Произнеся последнюю фразу, Кристина Мбанга расхохоталась, видимо сочтя ее удачной шуткой. Смех был отнюдь не здоровый, ни капли не радостный, а скорее нервный и истерический. В тишине почти пустого корпуса он звучал даже зловеще.

— Никого убивать не надо, — подал голос Радован Штилье, до сих пор бывший тише воды, ниже травы.

— Не твое дело, — раздраженно огрызнулся я, — и вообще, какого черта ты за нами таскаешься?

— А ведь смог уцелеть, гадюка, — прокомментировала переставшая смеяться Кристина, — почти все отделение полегло, а этот старикан до сих пор жив.

— В принципе вы правы, — спокойно, и будто не замечая хамства, сказал Штилье, — я рассчитывал именно на то, что в компании вооруженных людей у меня будет больше шансов…

— За наши спины прятался! — крикнула Мбанга, перебивая астрофизика. А меня его заявление разозлило еще больше.
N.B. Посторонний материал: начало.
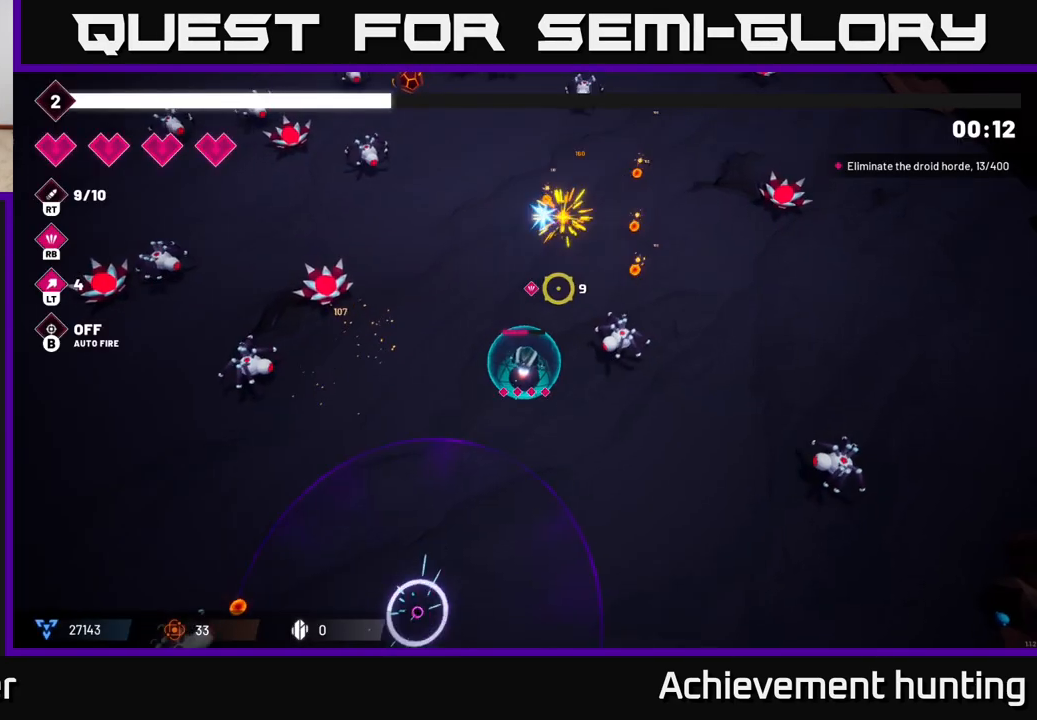
{"buttons": ["R2"], "left_stick": "down", "right_stick": "up-right", "events": [[150, "left_stick", "down"], [417, "R2", "down"]]}
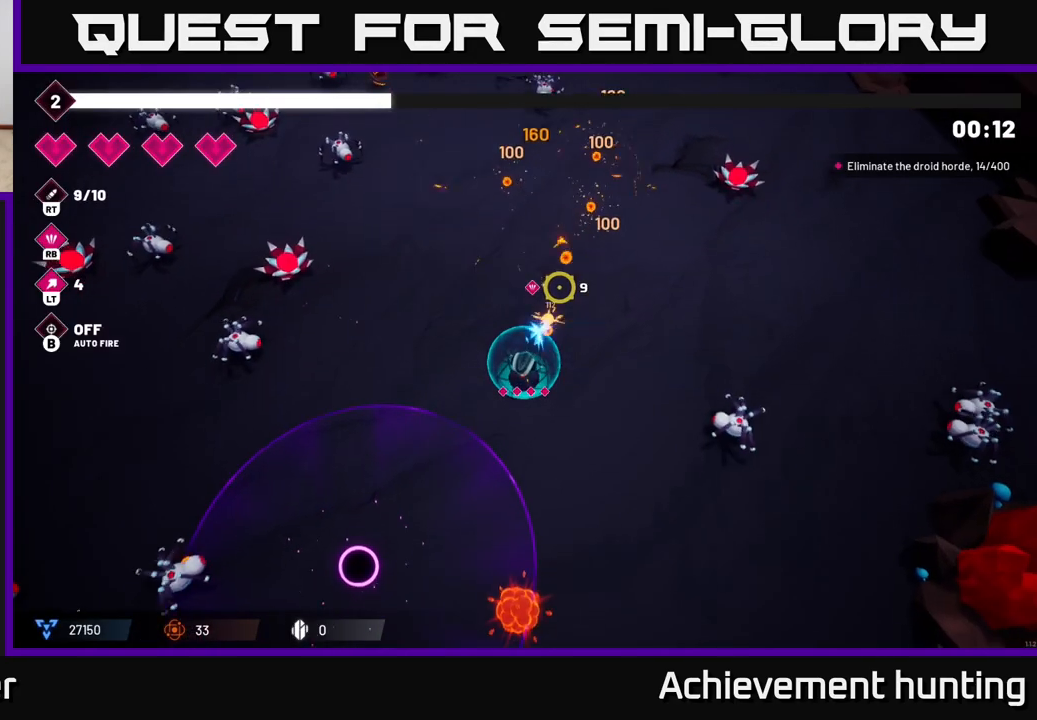
{"buttons": [], "left_stick": "up-right", "right_stick": "right", "events": [[17, "R2", "up"], [117, "left_stick", "right"], [183, "right_stick", "right"], [200, "left_stick", "up-right"], [333, "R2", "down"], [467, "R2", "up"]]}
— Шансов — на что? — заорал я, — старик, ты умом что ли тронулся? Оглянись вокруг! Где ты видишь хоть маленький шанс?! В городе чужие, планета почти захвачена, еще несколько дней — и нам конец! Мы подохнем, понимаешь?! Не от выстрела, так от голода. Или ты все еще надеешься, что за нами прилетят и спасут?

— Лететь необязательно, — пробормотал Штилье, словно говоря сам с собой, — если бы миганы отступили, или наоборот, быстро с нами сладили, тогда бы прилетели… может быть. Я бы доложил — и прилетели… А так все идет по плану. Чужие увязли на этой планете…

— Старик совсем рехнулся, — сказала Кристина Мбанга, — вот уж кого действительно впору от страданий избавлять. Придумал тоже: чужие — увязли! Это мы тут увязли, дубина…

— Стоп, — резким окриком я остановил потянувшуюся за пистолетом Кристину, — как бы вы доложили, доктор? Куда? И о каком плане идет речь?

Профессиональная журналистская цепкость не покидала меня и перед лицом близкой гибели. Вот я и зацепился за бредовые, на первый взгляд, слова. Ибо журналист не вправе игнорировать даже бред.

— Я все расскажу, — ответил Радован Штилье, — все. Только помогите мне дойти. А вот когда дойдем, я все расскажу.

— Куда идти-то? — кислым, лишенным даже частички энтузиазма, голосом осведомилась Кристина Мбанга, — если в космопорт, то…

— Никаких космопортов! — замахал астрофизик руками, — нет, друзья, нам идти гораздо ближе. К администрации колонии.

— Администрации? — переспросил я недоверчиво, — если ты рассчитываешь на местные власти, то я, пожалуй, соглашусь с Кристиной. В том смысле, что вас пора избавить от страданий. Вы ведь, безумцы, как я слышал, умираете с улыбкой на лице.